Innehåll (Contents) 2005:2

Uppsatser (Articles)

Postmodernism, källkritik och historieskrivning

Roddy Nilsson

Fulltext (pdf)

Postmodernism, Source Criticism and Historical Research

In general, historians have been mildly hostile to, or uninterested in, the challenges of postmodernism. However, there are some examples of explicit criticism of postmodern ideas, which have been perceived as a threat to historical research.

As a series of new theoretical perspectives and methods have been incorporated into the writing of history, the significance of source criticism has declined. It is unclear to what extent this is a result of postmodern influences. This article argues that the habit of regarding source criticism as a form of common sense knowledge is untenable. Source criticism is not a method to create meaning out of past events and therefore cannot help the historian to create stories of the past. Nevertheless, it does have an important role to play as a technical instrument useful to date events, to expose forgeries in documents and to determine the provenance of artefacts.

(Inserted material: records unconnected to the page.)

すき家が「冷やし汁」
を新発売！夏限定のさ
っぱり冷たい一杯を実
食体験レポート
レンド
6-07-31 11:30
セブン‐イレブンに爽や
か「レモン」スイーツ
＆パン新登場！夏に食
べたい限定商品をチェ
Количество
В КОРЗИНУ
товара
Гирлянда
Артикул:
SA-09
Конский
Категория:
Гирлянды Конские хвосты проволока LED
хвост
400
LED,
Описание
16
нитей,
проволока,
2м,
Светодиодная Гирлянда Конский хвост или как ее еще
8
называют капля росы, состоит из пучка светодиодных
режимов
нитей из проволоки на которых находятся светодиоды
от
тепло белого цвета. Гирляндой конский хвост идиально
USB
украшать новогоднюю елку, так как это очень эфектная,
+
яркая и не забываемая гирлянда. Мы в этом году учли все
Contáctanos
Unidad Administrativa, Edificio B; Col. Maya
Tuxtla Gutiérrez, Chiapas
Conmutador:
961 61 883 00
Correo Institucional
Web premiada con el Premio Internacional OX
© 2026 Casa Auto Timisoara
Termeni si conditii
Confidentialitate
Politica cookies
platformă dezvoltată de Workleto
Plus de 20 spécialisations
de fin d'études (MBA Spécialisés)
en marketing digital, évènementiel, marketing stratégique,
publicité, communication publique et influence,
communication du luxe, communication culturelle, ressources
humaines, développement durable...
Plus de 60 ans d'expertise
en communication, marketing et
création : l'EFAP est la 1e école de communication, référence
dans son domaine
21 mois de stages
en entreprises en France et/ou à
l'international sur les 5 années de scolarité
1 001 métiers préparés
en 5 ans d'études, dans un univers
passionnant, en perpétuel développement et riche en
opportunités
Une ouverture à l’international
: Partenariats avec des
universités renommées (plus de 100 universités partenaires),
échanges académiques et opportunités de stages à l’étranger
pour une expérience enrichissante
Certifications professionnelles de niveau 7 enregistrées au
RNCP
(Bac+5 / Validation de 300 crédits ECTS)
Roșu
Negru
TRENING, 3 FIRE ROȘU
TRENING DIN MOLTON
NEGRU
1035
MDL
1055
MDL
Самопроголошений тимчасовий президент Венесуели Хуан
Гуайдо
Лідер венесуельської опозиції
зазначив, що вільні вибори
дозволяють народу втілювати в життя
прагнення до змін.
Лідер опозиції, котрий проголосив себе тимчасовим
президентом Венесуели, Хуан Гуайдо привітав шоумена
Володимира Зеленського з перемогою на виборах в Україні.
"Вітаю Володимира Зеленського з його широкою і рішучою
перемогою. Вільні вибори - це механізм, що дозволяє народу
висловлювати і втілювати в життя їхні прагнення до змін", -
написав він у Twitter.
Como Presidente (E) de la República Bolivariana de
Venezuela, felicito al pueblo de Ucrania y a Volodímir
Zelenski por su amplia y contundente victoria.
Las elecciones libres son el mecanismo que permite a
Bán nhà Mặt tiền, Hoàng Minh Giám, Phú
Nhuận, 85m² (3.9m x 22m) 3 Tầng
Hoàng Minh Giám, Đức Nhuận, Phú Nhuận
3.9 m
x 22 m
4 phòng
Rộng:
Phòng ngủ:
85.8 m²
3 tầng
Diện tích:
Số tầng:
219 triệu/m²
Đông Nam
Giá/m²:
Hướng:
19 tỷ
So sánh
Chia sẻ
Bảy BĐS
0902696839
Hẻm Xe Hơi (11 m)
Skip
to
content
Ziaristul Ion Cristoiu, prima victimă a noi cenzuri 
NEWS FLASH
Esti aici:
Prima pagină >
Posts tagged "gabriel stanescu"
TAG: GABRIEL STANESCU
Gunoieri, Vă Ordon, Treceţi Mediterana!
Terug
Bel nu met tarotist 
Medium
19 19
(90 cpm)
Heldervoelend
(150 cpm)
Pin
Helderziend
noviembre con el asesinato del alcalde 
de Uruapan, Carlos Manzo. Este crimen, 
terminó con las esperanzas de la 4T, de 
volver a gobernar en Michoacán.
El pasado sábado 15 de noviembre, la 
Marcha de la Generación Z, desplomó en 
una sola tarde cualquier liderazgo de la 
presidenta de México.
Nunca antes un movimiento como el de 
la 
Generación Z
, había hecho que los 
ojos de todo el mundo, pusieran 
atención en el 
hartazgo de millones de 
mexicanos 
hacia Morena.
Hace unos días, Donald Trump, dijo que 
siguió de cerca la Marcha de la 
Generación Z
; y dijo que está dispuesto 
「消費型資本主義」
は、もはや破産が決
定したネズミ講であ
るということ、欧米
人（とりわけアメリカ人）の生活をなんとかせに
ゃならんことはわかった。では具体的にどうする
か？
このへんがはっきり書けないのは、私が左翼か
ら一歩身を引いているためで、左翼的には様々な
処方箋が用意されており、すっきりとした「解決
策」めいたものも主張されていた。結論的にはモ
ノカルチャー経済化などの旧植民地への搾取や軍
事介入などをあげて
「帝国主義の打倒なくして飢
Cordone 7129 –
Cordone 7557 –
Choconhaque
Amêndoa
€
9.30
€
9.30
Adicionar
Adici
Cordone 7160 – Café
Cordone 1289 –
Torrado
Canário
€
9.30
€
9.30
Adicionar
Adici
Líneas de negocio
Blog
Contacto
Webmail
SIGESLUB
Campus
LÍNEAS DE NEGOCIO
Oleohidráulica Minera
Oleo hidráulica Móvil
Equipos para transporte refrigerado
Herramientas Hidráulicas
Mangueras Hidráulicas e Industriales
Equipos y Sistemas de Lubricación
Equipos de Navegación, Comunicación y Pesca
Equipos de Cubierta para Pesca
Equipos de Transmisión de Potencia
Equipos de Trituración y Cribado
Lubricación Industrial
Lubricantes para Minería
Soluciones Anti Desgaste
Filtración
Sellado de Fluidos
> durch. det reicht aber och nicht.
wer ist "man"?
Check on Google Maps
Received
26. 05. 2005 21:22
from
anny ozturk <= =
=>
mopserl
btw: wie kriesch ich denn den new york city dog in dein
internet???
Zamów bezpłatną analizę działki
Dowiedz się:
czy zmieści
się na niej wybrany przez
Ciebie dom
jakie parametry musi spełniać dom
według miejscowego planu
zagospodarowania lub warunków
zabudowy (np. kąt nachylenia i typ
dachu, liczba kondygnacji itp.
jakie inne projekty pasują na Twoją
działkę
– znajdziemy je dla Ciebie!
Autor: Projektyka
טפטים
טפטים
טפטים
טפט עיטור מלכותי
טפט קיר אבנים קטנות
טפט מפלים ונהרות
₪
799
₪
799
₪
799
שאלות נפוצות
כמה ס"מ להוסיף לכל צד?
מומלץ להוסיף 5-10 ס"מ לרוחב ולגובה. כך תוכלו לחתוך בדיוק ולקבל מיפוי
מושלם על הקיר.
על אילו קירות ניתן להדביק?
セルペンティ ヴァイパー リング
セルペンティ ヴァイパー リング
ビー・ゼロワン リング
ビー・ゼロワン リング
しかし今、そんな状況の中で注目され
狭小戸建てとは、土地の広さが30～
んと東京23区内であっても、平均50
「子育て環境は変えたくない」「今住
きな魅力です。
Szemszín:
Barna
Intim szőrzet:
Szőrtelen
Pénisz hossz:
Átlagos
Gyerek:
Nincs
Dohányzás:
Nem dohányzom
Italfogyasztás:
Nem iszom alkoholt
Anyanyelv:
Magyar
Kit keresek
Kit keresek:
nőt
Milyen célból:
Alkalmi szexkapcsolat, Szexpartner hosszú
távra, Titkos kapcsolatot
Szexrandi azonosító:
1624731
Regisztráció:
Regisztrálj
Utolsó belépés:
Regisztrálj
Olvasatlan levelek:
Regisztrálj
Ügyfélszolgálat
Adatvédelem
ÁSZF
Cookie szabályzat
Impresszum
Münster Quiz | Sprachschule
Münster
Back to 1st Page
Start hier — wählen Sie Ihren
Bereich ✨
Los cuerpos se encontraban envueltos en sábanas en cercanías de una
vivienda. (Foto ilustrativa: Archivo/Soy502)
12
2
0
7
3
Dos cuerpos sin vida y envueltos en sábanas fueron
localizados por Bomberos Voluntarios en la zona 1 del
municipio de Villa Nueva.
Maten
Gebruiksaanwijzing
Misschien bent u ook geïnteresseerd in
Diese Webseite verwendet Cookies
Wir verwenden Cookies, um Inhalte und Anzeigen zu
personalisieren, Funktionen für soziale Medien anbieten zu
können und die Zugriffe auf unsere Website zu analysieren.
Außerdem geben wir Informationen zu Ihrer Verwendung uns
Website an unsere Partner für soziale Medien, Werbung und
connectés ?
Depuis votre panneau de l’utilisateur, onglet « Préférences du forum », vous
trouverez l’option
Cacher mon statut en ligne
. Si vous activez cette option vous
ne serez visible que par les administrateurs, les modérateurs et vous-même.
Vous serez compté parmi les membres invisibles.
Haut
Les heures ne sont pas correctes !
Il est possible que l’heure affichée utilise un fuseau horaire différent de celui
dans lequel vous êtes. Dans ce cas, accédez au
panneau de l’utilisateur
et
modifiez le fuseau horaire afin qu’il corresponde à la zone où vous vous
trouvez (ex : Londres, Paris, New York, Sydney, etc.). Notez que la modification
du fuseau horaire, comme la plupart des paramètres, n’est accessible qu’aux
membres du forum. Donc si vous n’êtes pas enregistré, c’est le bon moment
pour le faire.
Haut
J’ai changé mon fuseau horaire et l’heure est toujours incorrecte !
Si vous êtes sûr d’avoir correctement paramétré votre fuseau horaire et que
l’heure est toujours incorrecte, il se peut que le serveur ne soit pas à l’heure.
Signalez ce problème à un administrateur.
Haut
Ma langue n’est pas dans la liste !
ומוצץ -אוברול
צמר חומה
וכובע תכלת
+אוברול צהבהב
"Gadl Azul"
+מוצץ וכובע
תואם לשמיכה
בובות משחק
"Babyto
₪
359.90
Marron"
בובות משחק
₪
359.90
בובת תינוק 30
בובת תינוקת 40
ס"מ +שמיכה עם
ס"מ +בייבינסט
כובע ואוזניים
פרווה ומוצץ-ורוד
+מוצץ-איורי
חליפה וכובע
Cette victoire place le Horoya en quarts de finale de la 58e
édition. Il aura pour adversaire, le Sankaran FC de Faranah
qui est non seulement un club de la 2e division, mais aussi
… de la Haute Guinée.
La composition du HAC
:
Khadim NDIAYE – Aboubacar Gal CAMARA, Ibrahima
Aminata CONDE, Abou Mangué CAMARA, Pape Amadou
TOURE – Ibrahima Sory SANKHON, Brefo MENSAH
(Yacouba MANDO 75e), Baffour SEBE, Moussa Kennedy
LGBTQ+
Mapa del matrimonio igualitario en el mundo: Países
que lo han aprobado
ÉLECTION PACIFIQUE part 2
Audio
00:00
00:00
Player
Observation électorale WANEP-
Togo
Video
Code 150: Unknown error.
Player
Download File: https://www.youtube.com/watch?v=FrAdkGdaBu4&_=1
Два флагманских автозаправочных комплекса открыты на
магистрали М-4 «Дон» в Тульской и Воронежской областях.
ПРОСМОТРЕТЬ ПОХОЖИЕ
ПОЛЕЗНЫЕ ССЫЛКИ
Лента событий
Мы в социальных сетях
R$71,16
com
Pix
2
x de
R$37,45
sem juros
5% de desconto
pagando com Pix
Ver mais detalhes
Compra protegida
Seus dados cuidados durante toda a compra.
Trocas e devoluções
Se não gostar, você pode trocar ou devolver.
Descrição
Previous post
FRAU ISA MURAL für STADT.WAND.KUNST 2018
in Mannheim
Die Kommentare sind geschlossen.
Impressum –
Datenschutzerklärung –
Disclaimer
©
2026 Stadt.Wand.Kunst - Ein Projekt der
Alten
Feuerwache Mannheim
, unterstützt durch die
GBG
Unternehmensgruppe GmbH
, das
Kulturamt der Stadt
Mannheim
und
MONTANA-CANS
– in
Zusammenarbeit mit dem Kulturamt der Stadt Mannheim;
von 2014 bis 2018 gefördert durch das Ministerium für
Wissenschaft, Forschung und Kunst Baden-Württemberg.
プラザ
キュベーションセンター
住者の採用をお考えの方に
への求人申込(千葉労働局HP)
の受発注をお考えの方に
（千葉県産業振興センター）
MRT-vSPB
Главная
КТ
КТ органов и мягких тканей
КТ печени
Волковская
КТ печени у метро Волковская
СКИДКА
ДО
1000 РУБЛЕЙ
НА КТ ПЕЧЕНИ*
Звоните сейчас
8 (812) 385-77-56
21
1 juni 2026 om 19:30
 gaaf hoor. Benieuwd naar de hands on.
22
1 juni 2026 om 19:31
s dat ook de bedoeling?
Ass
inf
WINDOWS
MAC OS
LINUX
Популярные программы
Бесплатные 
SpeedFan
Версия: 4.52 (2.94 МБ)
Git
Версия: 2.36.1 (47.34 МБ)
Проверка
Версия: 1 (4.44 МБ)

The article further argues that the question of historical truth needs to be bracketed off. Most contemporary historians are social constructivists and epistemological relativists of some brand or other. Hence, the claim that the search for truth provides the ultimate legitimacy for historical research ought to be abandoned in favour of an attempt to create meaningful stories of the past. This would not mean that historians would abandon all rules of scholarly practice or embrace an unqualified relativism. However, it would mean that the statements historians make to represent reality can never be regarded as true in a final sense. Such an insight means that historians can never legitimate historical research as the search for, and revelation of, truths about the past. Proper scholarly practice will instead entail the ability to formulate theoretically informed questions and to reflect upon methodological and epistemological perspectives, as well as an awareness of the consequences flowing from the choice of style in which the historian presents her or his story about the past. Last but not least, it would mean a form of history writing where the historian earnestly considers his or her own position.